Experiment

The Xent Benchmark in 10 Ideas

DATE: October 4, 2025 · SPECIMEN: XENT-BENCHMARK-10

Clément Hongler

My Ten Favorite Xent Benchmark Ideas

The Xent Benchmark in 10 Ideas

Since the Xent paper is relatively long, here is the list of my favorite ten ideas that we came up to build the Xent Game Theory benchmark that are reported in the paper (note: these ideas may be new or not; to us, they were new; at the very least, we believe that their combination is most likely new).

Trust and uncheatability in a benchmark cannot be achieved without some sort of game-play where a model interacts with an environment (where the trust is guaranteed by using verifiably random seeds); anything else is prone to cheating and data contamination.
All that can be learned superficially about an external world can be encoded in a judge model pre-trained on the data of that world (as we know how to do it); and that all deep understanding about the said world can be derived from exploring the implicit knowledge about the said judge model via game-play.
The concept of playability of a game (i.e. the ability to make progress via repeated few-shot play), as being central to measuring useful skill (i.e. the games that measure skill are playable ones).
The link between in-context learning and reinforcement learning for xent games, with the former being useful to directly measure model's abilities, and the latter to measure transfer values between games.
The understanding that there is an unbounded number of games and tasks, but that these form a web with measurable links, rather than a disconnected set of objects; the understanding that these links are defined from transfer values.
The conjecture that xent games capture all the 'reasonable' game skills associated with an environment arbitrated by a judge model.

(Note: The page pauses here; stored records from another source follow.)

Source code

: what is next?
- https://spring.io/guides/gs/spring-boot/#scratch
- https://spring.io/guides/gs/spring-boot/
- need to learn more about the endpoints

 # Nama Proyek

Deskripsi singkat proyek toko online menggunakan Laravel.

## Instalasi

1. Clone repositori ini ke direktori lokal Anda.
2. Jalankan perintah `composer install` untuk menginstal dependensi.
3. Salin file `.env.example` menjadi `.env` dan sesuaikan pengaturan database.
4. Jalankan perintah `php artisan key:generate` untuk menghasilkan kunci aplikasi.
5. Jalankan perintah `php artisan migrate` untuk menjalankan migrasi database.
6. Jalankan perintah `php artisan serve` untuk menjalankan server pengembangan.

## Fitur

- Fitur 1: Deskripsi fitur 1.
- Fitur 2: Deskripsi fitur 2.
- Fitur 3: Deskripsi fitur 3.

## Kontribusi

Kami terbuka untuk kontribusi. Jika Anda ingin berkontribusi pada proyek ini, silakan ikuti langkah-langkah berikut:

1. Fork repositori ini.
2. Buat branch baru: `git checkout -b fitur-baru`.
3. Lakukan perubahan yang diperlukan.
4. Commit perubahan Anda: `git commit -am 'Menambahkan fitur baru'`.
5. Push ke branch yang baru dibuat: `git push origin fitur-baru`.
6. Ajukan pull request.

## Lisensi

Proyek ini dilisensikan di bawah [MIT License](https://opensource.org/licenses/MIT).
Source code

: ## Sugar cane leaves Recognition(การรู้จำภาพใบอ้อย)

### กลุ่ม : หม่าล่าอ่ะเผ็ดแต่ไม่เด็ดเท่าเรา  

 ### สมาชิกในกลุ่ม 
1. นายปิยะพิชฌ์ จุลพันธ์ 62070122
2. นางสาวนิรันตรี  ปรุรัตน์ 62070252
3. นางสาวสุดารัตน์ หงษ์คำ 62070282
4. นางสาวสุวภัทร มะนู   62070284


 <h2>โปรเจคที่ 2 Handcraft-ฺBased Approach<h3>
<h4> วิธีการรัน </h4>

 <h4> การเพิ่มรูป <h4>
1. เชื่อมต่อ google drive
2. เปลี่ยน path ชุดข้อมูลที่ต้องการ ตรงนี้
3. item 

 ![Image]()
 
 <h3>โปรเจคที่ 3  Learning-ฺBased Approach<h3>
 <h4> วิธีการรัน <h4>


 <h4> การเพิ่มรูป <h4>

This conjecture is simply based on the high modularity of the space of xent games and the fact that we could not find any playable game based on a judge model that could not be approximated by a xent game.
The conjecture that the space of xent games is a tightly inter-connected space: this follows from the modularity of the game space, where from each game a certain number of moves can be performed in game space (which the xent game language makes obvious), keeping (as suggested experimentally) good transfer values.
The idea that general abilities may be probed by a sequence of ever-increasing scopes, constructed from an algorithm motivated by evolution-based ideas, exploring the set of games like a web crawler would, using the links.
The notion of benchmark from a scope (i.e. a set of games, representing a set of skills), a fair cover can be extracted using transfer value, leading to a set of games that fairly represent the skills associated with the scope: this enables us to use the set of scores of the games in the cover as the basis for a benchmark associated with that scope.
The measure of capability on a given game in terms of the speed of learning to reach a certain level. This is in our opinion the good way to measure of intelligence: the speed at which a model is able to learn from the hard rules of its environment and the feedback it receives from the environment.